Given the AI lifecycle will likely leverage a range of point solutions for at least the medium term, reproducibility across the stack remains an extremely difficult problem to solve. A team leveraging Weights & Biases has visibility into the model artifacts produced by different training runs, but the ETL process that produced the data being consumed by those runs is invisible to that platform. Similarly, an ML engineering team using Ray for distributed training may want to recreate the training job, which might have used a cluster with specific parameters that needs to be manually spun up again. A Data Engineering team may want to rerun an old pipeline, but find they need to roll back one of their dependencies, something which is not possible in Airflow without changing the dependency for the whole environment.

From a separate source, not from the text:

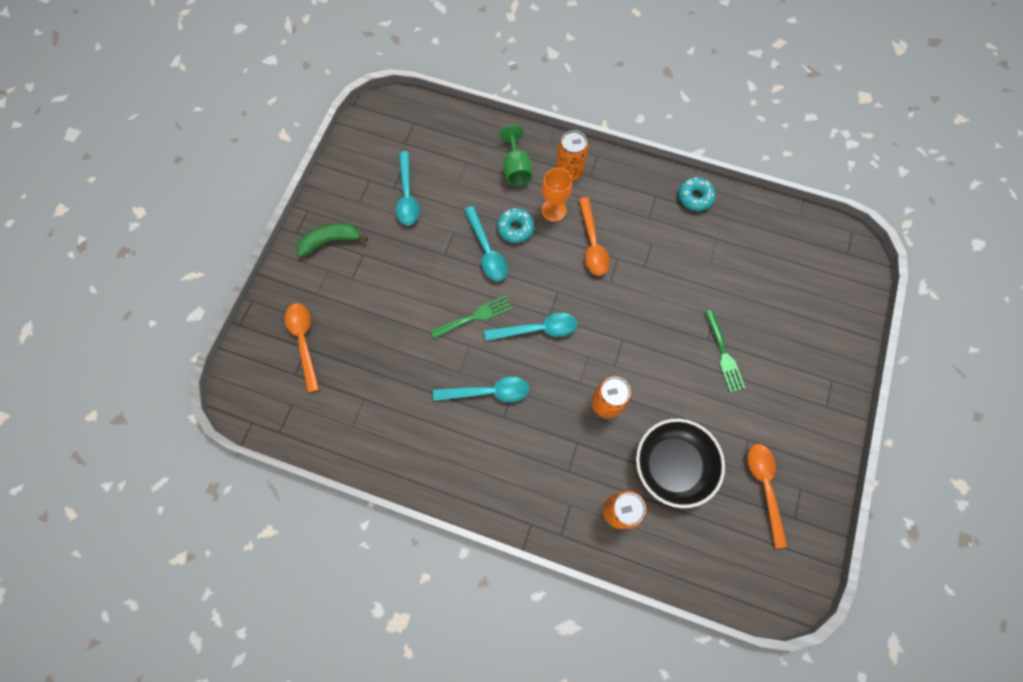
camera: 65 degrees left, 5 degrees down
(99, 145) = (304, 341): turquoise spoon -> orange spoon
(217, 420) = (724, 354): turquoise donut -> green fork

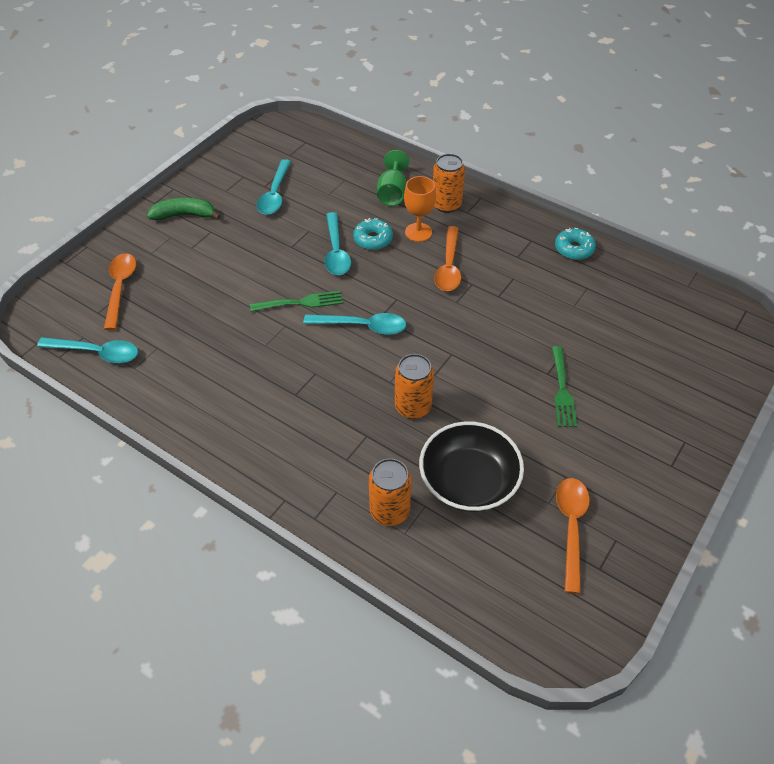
camera: 15 degrees right, 20 degrees down
(488, 392) = (288, 369): turquoise spoon -> turquoise spoon (97, 353)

Integrating and unifying these separate tools into a complete solution is a substantial problem in and of itself. The intersections of these solutions, with their differing paradigms, abstractions, and interfaces leads to fragile end-to-end experiences. This is where reproducibility often breaks down, and where AI development teams lose velocity.

Independently Managed Artifacts, Code, Infrastructure, & Configuration

In a large AI pipeline, which might comprise a parallel data processing step on multiple CPU nodes, followed by a model training step on one or more GPUs, the data inputs, model outputs, code logic, infrastructure, and environment configuration are intrinsically related to each other at each step of the pipeline. In order to reproduce such a complex process, each needs to be tracked in the context of the others. However, in many current AI development tools, the inputs (i.e. a database query), configuration (i.e. Python dependencies), infrastructure (i.e. a Kubernetes pod spec, GPUs, or MPI clusters), and code logic are each defined and maintained separately, possibly by different individuals. Even if these pieces of metadata are tracked, it can be difficult to tie them together as of a particular point in time.

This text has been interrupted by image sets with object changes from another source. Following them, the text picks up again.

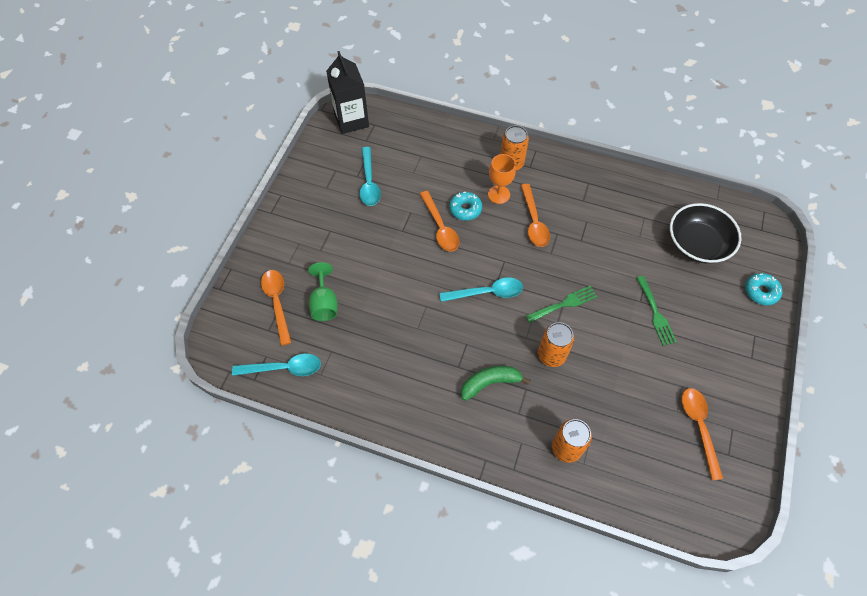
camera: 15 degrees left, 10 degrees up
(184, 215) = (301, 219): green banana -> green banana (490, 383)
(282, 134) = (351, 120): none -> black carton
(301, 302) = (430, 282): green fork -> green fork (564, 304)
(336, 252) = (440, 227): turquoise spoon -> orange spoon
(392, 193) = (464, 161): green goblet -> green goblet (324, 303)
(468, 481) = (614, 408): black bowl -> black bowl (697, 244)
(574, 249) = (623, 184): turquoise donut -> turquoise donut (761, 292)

Outside of Kubernetes, many alternative solutions for running data and AI workloads (such as Databricks and Snowflake) assume that engineers have access to one or more long-running clusters, the configuration of which is done out of band and cannot be reproduced on the fly. Even if a team is using ephemeral clusters, the configuration and lifecycle management of these clusters is done independently of the jobs that are sent. In addition to the challenge of tracking state across platforms, AI practitioners need to manage things like Terraform code or write custom API calls to spin up and tear down compute resources.

Lack of Unified Best Practices

The best practices that evolved in the software engineering world such as GitOps and containerization, which enable collaborative development and resiliency, haven’t yet been fully adopted by the AI world. This is partly because AI presents a much harder problem, involving more data, infrastructure, and configuration than relatively lightweight code artifacts. AI practitioners’ backgrounds also vary considerably, with many fields—particularly the traditional sciences—converging across the AI stack. It’s often not immediately clear to a genetics researcher or data scientist that the extra overhead of checking in code, using strong typing, and building images is worth the effort. To address this, any solution offering a standardized way to enforce best practices across all of the disparate teams and tooling not only needs to solve the reproducibility problem—it needs to offer a user experience that is so good as to make the effort of changing behaviors worthwhile.

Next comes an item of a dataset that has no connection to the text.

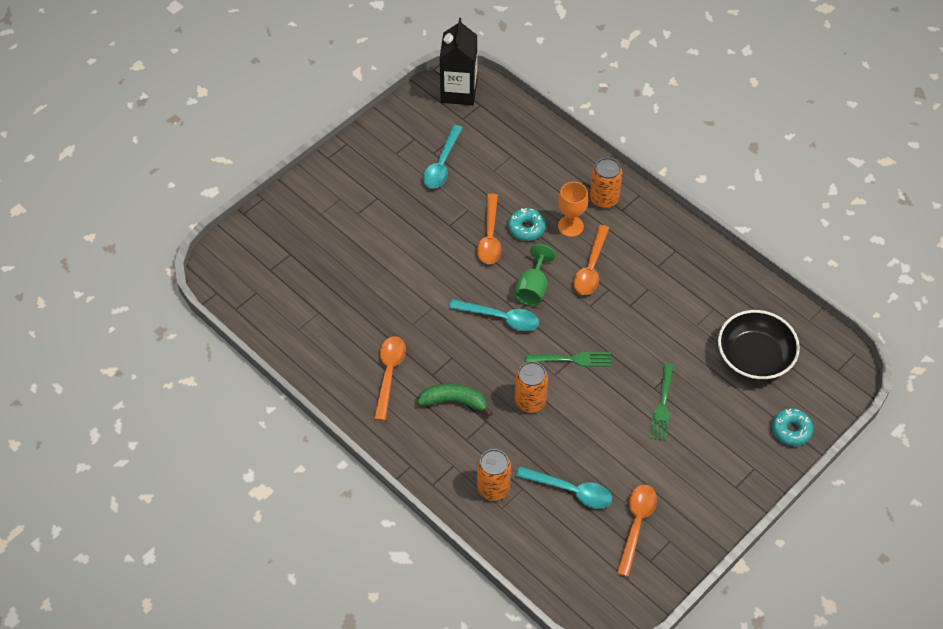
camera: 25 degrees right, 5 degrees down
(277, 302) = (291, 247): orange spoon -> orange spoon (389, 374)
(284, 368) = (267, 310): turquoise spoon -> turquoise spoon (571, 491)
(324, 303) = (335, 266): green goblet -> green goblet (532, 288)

Achieving end-to-end reproducibility in AI development is imperative for the sustainability and reliability of AI systems. As AI continues to permeate every facet of consumer and business technology, the stakes for ensuring accurate, consistent, and explainable AI behavior have never been higher. The challenges of fragmented teams, diverse tooling, and the intrinsic complexity of AI workflows demand a concerted effort to standardize practices and foster collaboration across disciplines. Future posts in this series will explore AI reproducibility from first principles, explore potential solutions, and recommend an approach for achieving end-to-end reproducibility across the AI stack.